Problem: given a bunch of buildings from a geopandas file and a list of lines, calculate the # of lines that don’t intersect any buildings / total # of lines. I’m currently investigating using rasterio rasterize() for this.
Question: Is there a method (like rasterio.transform.rowcol()) that if given a list of xs and list of ys (or rows, cols) will return the values of all the pixels making up the line from the raster?
I have selected the features (buildings) from a geopandas file and created the raster using rasterio.features.rasterize().
- I could use rasterio.transform.rowcol() to convert (x,y) coordinates of points along the line to (row,col) indices.
- I could then use [row][col] to read the pixel values one at a time from the raster ndarray. [I think this will be the slow part for the billions of points.]
I will need to do this for millions of lines, so I’m looking for a fast way to do this.
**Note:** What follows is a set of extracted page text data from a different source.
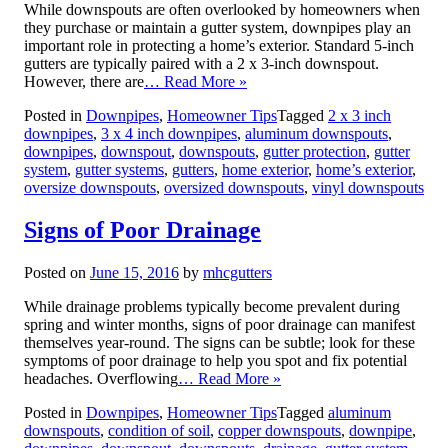
While downspouts are often overlooked by homeowners when
they purchase or maintain a gutter system, downpipes play an
important role in protecting a home’s exterior. Standard 5-inch
gutters are typically paired with a 2 x 3-inch downspout.
However, there are
… Read More »
Posted in
Downpipes
,
Homeowner Tips
Tagged
2 x 3 inch
downpipes
,
3 x 4 inch downpipes
,
aluminum downspouts
,
downpipes
,
downspout
,
downspouts
,
gutter protection
,
gutter
system
,
gutter systems
,
gutters
,
home exterior
,
home’s exterior
,
oversize downspouts
,
oversized downspouts
,
vinyl downspouts
Signs of Poor Drainage
Posted on
June 15, 2016
by
mhcgutters
While drainage problems typically become prevalent during
spring and winter months, signs of poor drainage can manifest
themselves year-round. The signs can be subtle; look for these
symptoms of poor drainage to help you spot and fix potential
headaches. Overflowing
… Read More »
Posted in
Downpipes
,
Homeowner Tips
Tagged
aluminum
downspouts
,
condition of soil
,
copper downspouts
,
downpipe
,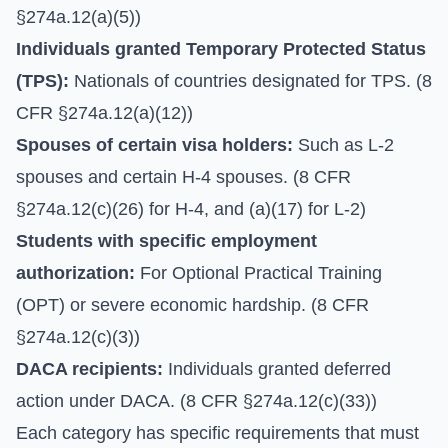
§274a.12(a)(5))
Individuals granted Temporary Protected Status
(TPS):
Nationals of countries designated for TPS. (8
CFR §274a.12(a)(12))
Spouses of certain visa holders:
Such as L-2
spouses and certain H-4 spouses. (8 CFR
§274a.12(c)(26) for H-4, and (a)(17) for L-2)
Students with specific employment
authorization:
For Optional Practical Training
(OPT) or severe economic hardship. (8 CFR
§274a.12(c)(3))
DACA recipients:
Individuals granted deferred
action under DACA. (8 CFR §274a.12(c)(33))
Each category has specific requirements that must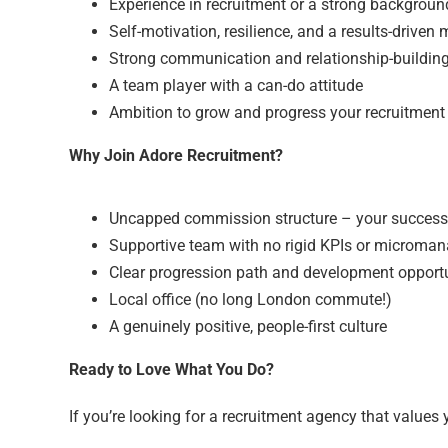
Experience in recruitment or a strong backgrou
Self-motivation, resilience, and a results-driven
Strong communication and relationship-building 
A team player with a can-do attitude
Ambition to grow and progress your recruitment
Why Join Adore Recruitment?
Uncapped commission structure – your success
Supportive team with no rigid KPIs or microma
Clear progression path and development opportu
Local office (no long London commute!)
A genuinely positive, people-first culture
Ready to Love What You Do?
If you’re looking for a recruitment agency that values 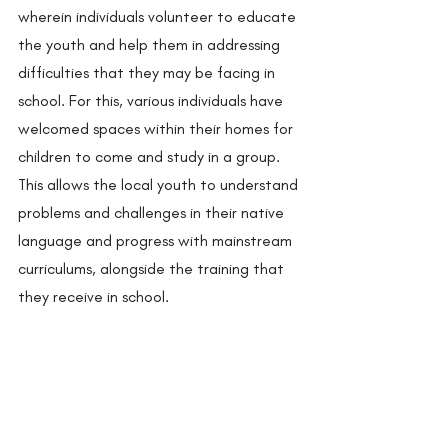
wherein individuals volunteer to educate 
the youth and help them in addressing 
difficulties that they may be facing in 
school. For this, various individuals have 
welcomed spaces within their homes for 
children to come and study in a group. 
This allows the local youth to understand 
problems and challenges in their native 
language and progress with mainstream 
curriculums, alongside the training that 
they receive in school.  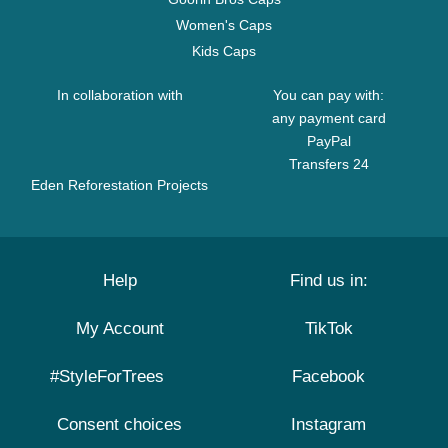
Women's Caps
Kids Caps
In collaboration with
You can pay with:
any payment card
PayPal
Transfers 24
Eden Reforestation Projects
Help
Find us in:
My Account
TikTok
#StyleForTrees
Facebook
Consent choices
Instagram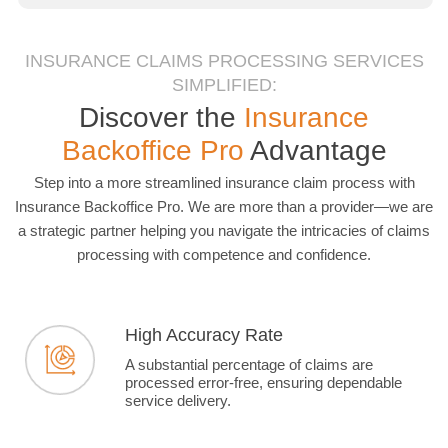
INSURANCE CLAIMS PROCESSING SERVICES
SIMPLIFIED:
Discover the
Insurance
Backoffice Pro
Advantage
Step into a more streamlined insurance claim process with
Insurance Backoffice Pro. We are more than a provider—we are
a strategic partner helping you navigate the intricacies of claims
processing with competence and confidence.
High Accuracy Rate
A substantial percentage of claims are
processed error-free, ensuring dependable
service delivery.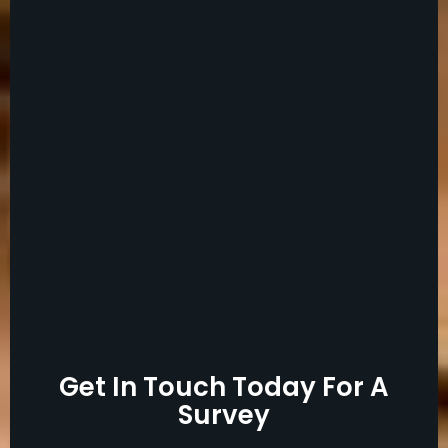
Get In Touch Today For A
Survey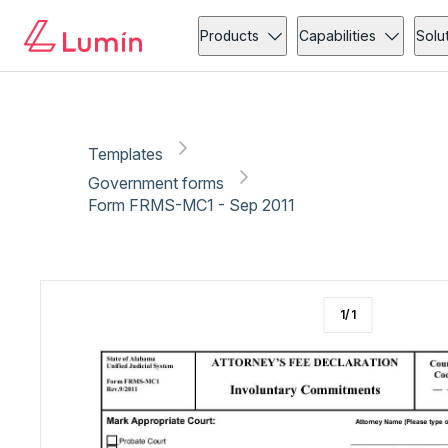
Government forms
Copy link
Report
Ready for secure eSigning with Lumin Sign
Products
Capabilities
Solu
Templates
Government forms
Form FRMS-MC1 - Sep 2011
1
/
1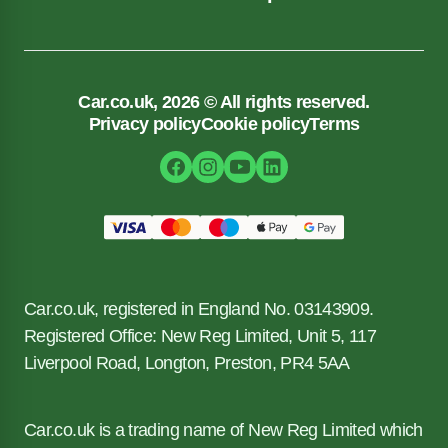
Car.co.uk, 2026 © All rights reserved.
Privacy policy
Cookie policy
Terms
Car.co.uk, registered in England No. 03143909.
Registered Office: New Reg Limited, Unit 5, 117
Liverpool Road, Longton, Preston, PR4 5AA
Car.co.uk is a trading name of New Reg Limited which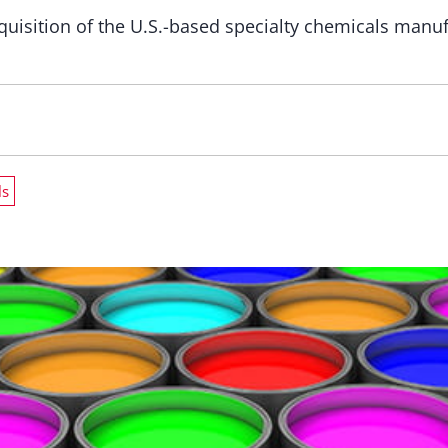
uisition of the U.S.-based specialty chemicals man
ls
Note: I have seen these similar questions
Extract pixel values form a multispectral (B1-B6) raster image using a shape file mask
This looks like each call returns a ndarray the size of the original raster. I tried something like this but using np.any() for these large arrays (3 GB or larger) was slow. (I only need the values of the pixels along the lines.)
How to extract a profile of value from a raster along a given line?
From this answer it seems there is not a single (fast) rasterio method that gets the values for the pixels along the line in a single call instead of having to make 1 function call to read each pixel value. Is this Correct?